- **TASK REQUIREMENTS**:
Could you write out every record below exactly, leaving out any pictures?

- **ENTRIES SHOWN**:
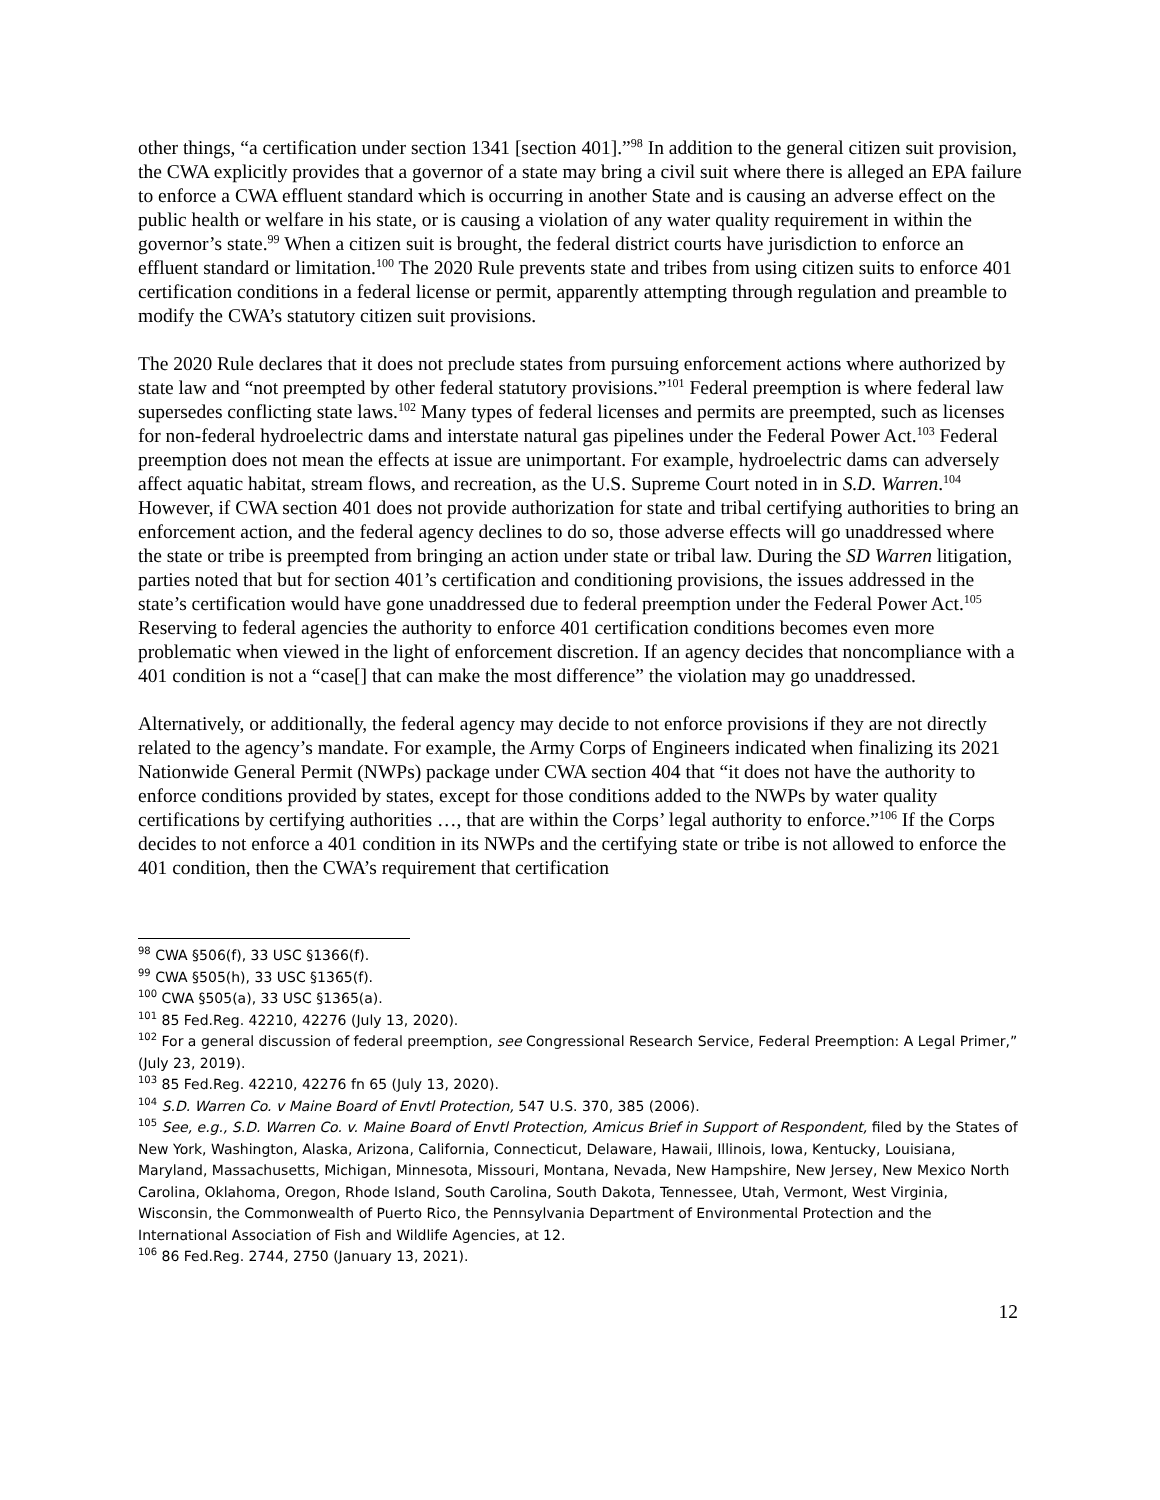other things, “a certification under section 1341 [section 401].”<sup>98</sup> In addition to the general citizen suit provision, the CWA explicitly provides that a governor of a state may bring a civil suit where there is alleged an EPA failure to enforce a CWA effluent standard which is occurring in another State and is causing an adverse effect on the public health or welfare in his state, or is causing a violation of any water quality requirement in within the governor’s state.<sup>99</sup> When a citizen suit is brought, the federal district courts have jurisdiction to enforce an effluent standard or limitation.<sup>100</sup> The 2020 Rule prevents state and tribes from using citizen suits to enforce 401 certification conditions in a federal license or permit, apparently attempting through regulation and preamble to modify the CWA’s statutory citizen suit provisions.
The 2020 Rule declares that it does not preclude states from pursuing enforcement actions where authorized by state law and “not preempted by other federal statutory provisions.”<sup>101</sup> Federal preemption is where federal law supersedes conflicting state laws.<sup>102</sup> Many types of federal licenses and permits are preempted, such as licenses for non-federal hydroelectric dams and interstate natural gas pipelines under the Federal Power Act.<sup>103</sup> Federal preemption does not mean the effects at issue are unimportant. For example, hydroelectric dams can adversely affect aquatic habitat, stream flows, and recreation, as the U.S. Supreme Court noted in in S.D. Warren.<sup>104</sup> However, if CWA section 401 does not provide authorization for state and tribal certifying authorities to bring an enforcement action, and the federal agency declines to do so, those adverse effects will go unaddressed where the state or tribe is preempted from bringing an action under state or tribal law. During the SD Warren litigation, parties noted that but for section 401’s certification and conditioning provisions, the issues addressed in the state’s certification would have gone unaddressed due to federal preemption under the Federal Power Act.<sup>105</sup> Reserving to federal agencies the authority to enforce 401 certification conditions becomes even more problematic when viewed in the light of enforcement discretion. If an agency decides that noncompliance with a 401 condition is not a “case[] that can make the most difference” the violation may go unaddressed.
Alternatively, or additionally, the federal agency may decide to not enforce provisions if they are not directly related to the agency’s mandate. For example, the Army Corps of Engineers indicated when finalizing its 2021 Nationwide General Permit (NWPs) package under CWA section 404 that “it does not have the authority to enforce conditions provided by states, except for those conditions added to the NWPs by water quality certifications by certifying authorities …, that are within the Corps’ legal authority to enforce.”<sup>106</sup> If the Corps decides to not enforce a 401 condition in its NWPs and the certifying state or tribe is not allowed to enforce the 401 condition, then the CWA’s requirement that certification
<sup>98</sup> CWA §506(f), 33 USC §1366(f).
<sup>99</sup> CWA §505(h), 33 USC §1365(f).
<sup>100</sup> CWA §505(a), 33 USC §1365(a).
<sup>101</sup> 85 Fed.Reg. 42210, 42276 (July 13, 2020).
<sup>102</sup> For a general discussion of federal preemption, see Congressional Research Service, Federal Preemption: A Legal Primer,” (July 23, 2019).
<sup>103</sup> 85 Fed.Reg. 42210, 42276 fn 65 (July 13, 2020).
<sup>104</sup> S.D. Warren Co. v Maine Board of Envtl Protection, 547 U.S. 370, 385 (2006).
<sup>105</sup> See, e.g., S.D. Warren Co. v. Maine Board of Envtl Protection, Amicus Brief in Support of Respondent, filed by the States of New York, Washington, Alaska, Arizona, California, Connecticut, Delaware, Hawaii, Illinois, Iowa, Kentucky, Louisiana, Maryland, Massachusetts, Michigan, Minnesota, Missouri, Montana, Nevada, New Hampshire, New Jersey, New Mexico North Carolina, Oklahoma, Oregon, Rhode Island, South Carolina, South Dakota, Tennessee, Utah, Vermont, West Virginia, Wisconsin, the Commonwealth of Puerto Rico, the Pennsylvania Department of Environmental Protection and the International Association of Fish and Wildlife Agencies, at 12.
<sup>106</sup> 86 Fed.Reg. 2744, 2750 (January 13, 2021).
12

- **ANSWER SPACE**:
other things, “a certification under section 1341 [section 401].”<sup>98</sup> In addition to the general citizen suit provision, the CWA explicitly provides that a governor of a state may bring a civil suit where there is alleged an EPA failure to enforce a CWA effluent standard which is occurring in another State and is causing an adverse effect on the public health or welfare in his state, or is causing a violation of any water quality requirement in within the governor’s state.<sup>99</sup> When a citizen suit is brought, the federal district courts have jurisdiction to enforce an effluent standard or limitation.<sup>100</sup> The 2020 Rule prevents state and tribes from using citizen suits to enforce 401 certification conditions in a federal license or permit, apparently attempting through regulation and preamble to modify the CWA’s statutory citizen suit provisions.
The 2020 Rule declares that it does not preclude states from pursuing enforcement actions where authorized by state law and “not preempted by other federal statutory provisions.”<sup>101</sup> Federal preemption is where federal law supersedes conflicting state laws.<sup>102</sup> Many types of federal licenses and permits are preempted, such as licenses for non-federal hydroelectric dams and interstate natural gas pipelines under the Federal Power Act.<sup>103</sup> Federal preemption does not mean the effects at issue are unimportant. For example, hydroelectric dams can adversely affect aquatic habitat, stream flows, and recreation, as the U.S. Supreme Court noted in in S.D. Warren.<sup>104</sup> However, if CWA section 401 does not provide authorization for state and tribal certifying authorities to bring an enforcement action, and the federal agency declines to do so, those adverse effects will go unaddressed where the state or tribe is preempted from bringing an action under state or tribal law. During the SD Warren litigation, parties noted that but for section 401’s certification and conditioning provisions, the issues addressed in the state’s certification would have gone unaddressed due to federal preemption under the Federal Power Act.<sup>105</sup> Reserving to federal agencies the authority to enforce 401 certification conditions becomes even more problematic when viewed in the light of enforcement discretion. If an agency decides that noncompliance with a 401 condition is not a “case[] that can make the most difference” the violation may go unaddressed.
Alternatively, or additionally, the federal agency may decide to not enforce provisions if they are not directly related to the agency’s mandate. For example, the Army Corps of Engineers indicated when finalizing its 2021 Nationwide General Permit (NWPs) package under CWA section 404 that “it does not have the authority to enforce conditions provided by states, except for those conditions added to the NWPs by water quality certifications by certifying authorities …, that are within the Corps’ legal authority to enforce.”<sup>106</sup> If the Corps decides to not enforce a 401 condition in its NWPs and the certifying state or tribe is not allowed to enforce the 401 condition, then the CWA’s requirement that certification
<sup>98</sup> CWA §506(f), 33 USC §1366(f).
<sup>99</sup> CWA §505(h), 33 USC §1365(f).
<sup>100</sup> CWA §505(a), 33 USC §1365(a).
<sup>101</sup> 85 Fed.Reg. 42210, 42276 (July 13, 2020).
<sup>102</sup> For a general discussion of federal preemption, see Congressional Research Service, Federal Preemption: A Legal Primer,” (July 23, 2019).
<sup>103</sup> 85 Fed.Reg. 42210, 42276 fn 65 (July 13, 2020).
<sup>104</sup> S.D. Warren Co. v Maine Board of Envtl Protection, 547 U.S. 370, 385 (2006).
<sup>105</sup> See, e.g., S.D. Warren Co. v. Maine Board of Envtl Protection, Amicus Brief in Support of Respondent, filed by the States of New York, Washington, Alaska, Arizona, California, Connecticut, Delaware, Hawaii, Illinois, Iowa, Kentucky, Louisiana, Maryland, Massachusetts, Michigan, Minnesota, Missouri, Montana, Nevada, New Hampshire, New Jersey, New Mexico North Carolina, Oklahoma, Oregon, Rhode Island, South Carolina, South Dakota, Tennessee, Utah, Vermont, West Virginia, Wisconsin, the Commonwealth of Puerto Rico, the Pennsylvania Department of Environmental Protection and the International Association of Fish and Wildlife Agencies, at 12.
<sup>106</sup> 86 Fed.Reg. 2744, 2750 (January 13, 2021).
12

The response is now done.